Multi-level search strategies

This is done by applying several masks consecutively. When the command line contains several masks, Erpin will conduct a first search using the first mask, and continue with the next mask only if a solution above cutoff has been found with the previous mask. Since the search at level n is performed only around solutions found at level n-1 (within distance intervals specified in the input alignment), the search speed is increased. For instance, the following command:

    erpin trna.epn coli.fasta -2,+2 -umask 20 11 -nomask

will run much faster than:

    erpin trna.epn coli.fasta -2,+2 -nomask

.. and yet produce similar result. This permits to implement multi-level search strategies, where the most significant signatures are searched first and the motif is gradually expanded thereafter, thus speeding up database searches. Any number of consecutive masks are allowed. By default, the score cutoff for each mask is 100%. This can be changed using the cutoff argument, as follows:

    erpin trna.epn coli.fasta -2,+2 -umask 20 11 -nomask -cutoff 10 20

 

-> in this example, a cutoff of 10 is used at the first level and a cutoff of 20 at the second level.
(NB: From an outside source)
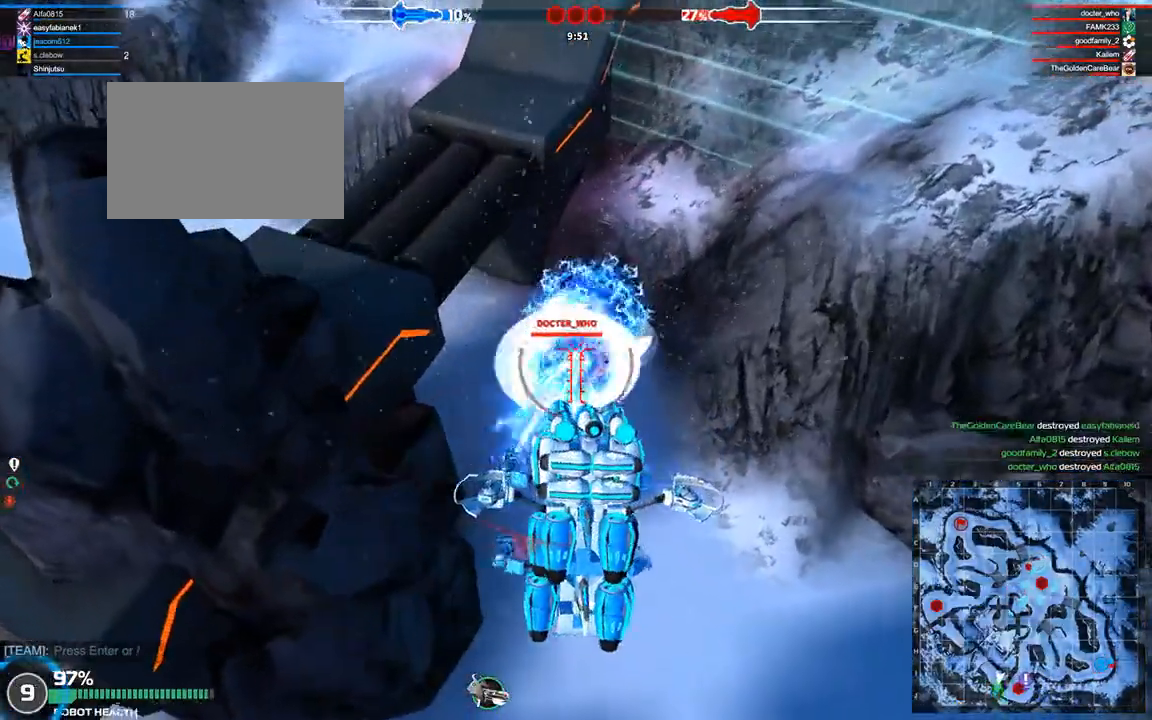
{"keys": ["a"], "events": [[500, "a", "down"]]}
Use " –nomask " as the last step if you want to display the complete alignment. Bear in mind however that " –nomask " on a long, gapped region may cause memory/CPU overflow!

Another important thing to understand about multi-level searches: In the following command:

    erpin <tr-set> <databank> 1,10 -umask 1 2 -umask 3 4 -umask 5 6

 

the last step of the search only seeks elements 5 and 6. Although elements 1, 2, 3 and 4 have been detected at previous steps, they are not considered anymore at this stage and will not be included in the final output (in this case, the previous mask level serves only for setting search space boundaries for the next mask level). Generally, users will prefer constructing masks incrementally, so that the whole region is matched in the end, such as:

    erpin <tr-set> <db> 1,10 -umask 1 2 -umask 1 2 3 4 -umask 1 2 3 4 5 6

 

To simplify such a command line, one may use the -add parameter. " -add X " just updates the previous mask by unmasking element X from it. Therefore, the previous command can be written:

    erpin <tr-set> <db> 1,10 -umask 1 2 -add 3 4 -add 5 6

 

If the higher search level still contains masked elements (like elements 7 to 10 above), the sequences within these elements will appear UNALIGNED in the final output (left-justified in a space of same size as in training set). Unaligned sequences are shown in lowercase.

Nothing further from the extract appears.